The paper examines how fairness, ethics, and justice are represented in AI and computing course syllabi across U.S. universities, with a particular focus on how these concepts are framed, prioritized, and operationalized in formal educational documents. It introduces a justice-oriented evaluation rubric designed to go beyond surface-level mentions of ethics and assess whether courses meaningfully engage with issues such as historical inequities, harm, accessibility, representation, and accountability. To enable systematic and scalable analysis, the study combines this rubric with large language models that simulate multiple evaluator perspectives—including instructors, departmental leadership, institutional reviewers, and external evaluators.
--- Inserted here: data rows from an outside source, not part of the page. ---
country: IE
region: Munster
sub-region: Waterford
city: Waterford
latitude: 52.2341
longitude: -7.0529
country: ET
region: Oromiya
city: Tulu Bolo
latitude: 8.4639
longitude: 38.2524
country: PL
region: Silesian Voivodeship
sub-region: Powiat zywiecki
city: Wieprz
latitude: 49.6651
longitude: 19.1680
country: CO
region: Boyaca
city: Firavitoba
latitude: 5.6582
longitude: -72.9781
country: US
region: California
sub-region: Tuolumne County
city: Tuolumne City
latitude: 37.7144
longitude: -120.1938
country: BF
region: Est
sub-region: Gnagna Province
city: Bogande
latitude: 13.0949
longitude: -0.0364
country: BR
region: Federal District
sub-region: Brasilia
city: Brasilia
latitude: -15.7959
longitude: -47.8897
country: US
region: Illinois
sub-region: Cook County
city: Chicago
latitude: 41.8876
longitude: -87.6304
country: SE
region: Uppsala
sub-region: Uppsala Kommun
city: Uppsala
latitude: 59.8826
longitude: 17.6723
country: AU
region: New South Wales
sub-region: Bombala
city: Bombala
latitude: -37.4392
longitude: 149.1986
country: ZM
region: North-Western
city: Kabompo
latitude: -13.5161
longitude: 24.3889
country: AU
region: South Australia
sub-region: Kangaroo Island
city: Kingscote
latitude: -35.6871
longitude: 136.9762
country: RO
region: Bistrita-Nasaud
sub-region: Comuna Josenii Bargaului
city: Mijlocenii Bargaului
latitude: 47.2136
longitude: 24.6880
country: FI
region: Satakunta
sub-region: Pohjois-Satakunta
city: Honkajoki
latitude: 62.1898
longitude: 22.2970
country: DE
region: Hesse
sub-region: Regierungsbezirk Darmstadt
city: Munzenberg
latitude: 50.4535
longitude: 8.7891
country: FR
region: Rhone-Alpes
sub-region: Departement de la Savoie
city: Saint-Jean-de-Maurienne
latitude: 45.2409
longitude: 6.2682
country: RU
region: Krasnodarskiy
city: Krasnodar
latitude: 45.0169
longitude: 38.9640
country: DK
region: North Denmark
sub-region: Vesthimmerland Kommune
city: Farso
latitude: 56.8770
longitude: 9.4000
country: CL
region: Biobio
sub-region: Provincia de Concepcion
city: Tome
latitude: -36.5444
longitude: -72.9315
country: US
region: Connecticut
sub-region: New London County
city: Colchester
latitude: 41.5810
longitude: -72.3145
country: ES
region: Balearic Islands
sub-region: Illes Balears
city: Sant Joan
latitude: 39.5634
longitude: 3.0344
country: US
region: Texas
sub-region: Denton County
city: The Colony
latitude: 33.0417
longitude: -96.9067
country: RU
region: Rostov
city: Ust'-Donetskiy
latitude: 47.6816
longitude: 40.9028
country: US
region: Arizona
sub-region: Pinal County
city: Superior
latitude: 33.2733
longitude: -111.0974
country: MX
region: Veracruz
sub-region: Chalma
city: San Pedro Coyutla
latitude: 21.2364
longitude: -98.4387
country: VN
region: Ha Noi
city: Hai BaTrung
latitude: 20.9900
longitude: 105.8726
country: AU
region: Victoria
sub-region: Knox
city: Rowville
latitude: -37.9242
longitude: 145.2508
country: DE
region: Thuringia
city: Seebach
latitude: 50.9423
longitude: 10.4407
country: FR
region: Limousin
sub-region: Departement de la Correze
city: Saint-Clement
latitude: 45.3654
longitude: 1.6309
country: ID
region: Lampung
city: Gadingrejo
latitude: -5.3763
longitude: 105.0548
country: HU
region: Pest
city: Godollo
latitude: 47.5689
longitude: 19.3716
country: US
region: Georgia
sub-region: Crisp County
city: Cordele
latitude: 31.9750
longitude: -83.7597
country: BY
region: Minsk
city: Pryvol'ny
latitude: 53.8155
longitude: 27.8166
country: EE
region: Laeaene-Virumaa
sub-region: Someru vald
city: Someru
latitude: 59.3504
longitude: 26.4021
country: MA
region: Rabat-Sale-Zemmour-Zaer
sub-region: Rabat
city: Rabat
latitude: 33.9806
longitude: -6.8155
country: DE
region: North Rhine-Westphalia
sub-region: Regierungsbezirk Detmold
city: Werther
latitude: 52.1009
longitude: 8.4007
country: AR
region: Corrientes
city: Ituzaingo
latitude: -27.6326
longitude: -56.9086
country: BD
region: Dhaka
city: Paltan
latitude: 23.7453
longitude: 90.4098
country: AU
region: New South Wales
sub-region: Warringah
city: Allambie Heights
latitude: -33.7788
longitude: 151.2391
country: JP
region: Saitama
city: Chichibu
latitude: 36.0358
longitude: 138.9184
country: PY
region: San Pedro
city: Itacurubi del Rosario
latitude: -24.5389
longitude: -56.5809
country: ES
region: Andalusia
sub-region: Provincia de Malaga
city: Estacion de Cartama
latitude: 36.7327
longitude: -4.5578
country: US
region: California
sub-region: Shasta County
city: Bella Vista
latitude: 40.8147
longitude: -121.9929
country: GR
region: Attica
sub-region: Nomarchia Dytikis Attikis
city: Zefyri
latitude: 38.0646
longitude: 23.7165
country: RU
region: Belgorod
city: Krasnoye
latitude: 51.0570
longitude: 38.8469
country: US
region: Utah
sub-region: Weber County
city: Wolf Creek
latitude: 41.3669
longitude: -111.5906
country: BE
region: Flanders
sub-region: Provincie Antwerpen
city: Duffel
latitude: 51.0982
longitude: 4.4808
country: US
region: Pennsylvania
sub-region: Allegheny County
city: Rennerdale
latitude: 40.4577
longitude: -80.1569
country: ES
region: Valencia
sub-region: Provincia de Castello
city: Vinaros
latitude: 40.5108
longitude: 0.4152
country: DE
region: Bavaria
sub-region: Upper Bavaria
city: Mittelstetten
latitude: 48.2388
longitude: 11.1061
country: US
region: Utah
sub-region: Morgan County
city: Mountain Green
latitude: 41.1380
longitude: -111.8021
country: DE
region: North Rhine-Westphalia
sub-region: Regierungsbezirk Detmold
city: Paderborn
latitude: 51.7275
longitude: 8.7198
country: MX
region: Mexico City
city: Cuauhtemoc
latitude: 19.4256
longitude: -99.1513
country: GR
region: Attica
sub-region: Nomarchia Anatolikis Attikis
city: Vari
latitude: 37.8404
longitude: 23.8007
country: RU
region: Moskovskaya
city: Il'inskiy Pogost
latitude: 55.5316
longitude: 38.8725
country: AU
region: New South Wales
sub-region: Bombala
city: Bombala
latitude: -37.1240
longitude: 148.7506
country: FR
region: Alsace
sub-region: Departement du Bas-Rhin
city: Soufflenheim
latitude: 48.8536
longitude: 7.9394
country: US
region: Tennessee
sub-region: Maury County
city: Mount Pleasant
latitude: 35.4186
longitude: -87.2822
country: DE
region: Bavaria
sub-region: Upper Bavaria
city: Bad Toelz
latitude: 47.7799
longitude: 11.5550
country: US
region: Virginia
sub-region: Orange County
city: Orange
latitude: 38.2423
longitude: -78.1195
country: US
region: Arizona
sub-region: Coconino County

This multi-perspective approach reveals both visible practices and hidden gaps in current curricula, highlighting how justice-oriented elements may be interpreted differently depending on institutional role and context. The findings offer concrete insights for educators and institutions seeking to design AI and computing courses that are not only technically rigorous, but also socially grounded, inclusive, and responsive to real-world impacts.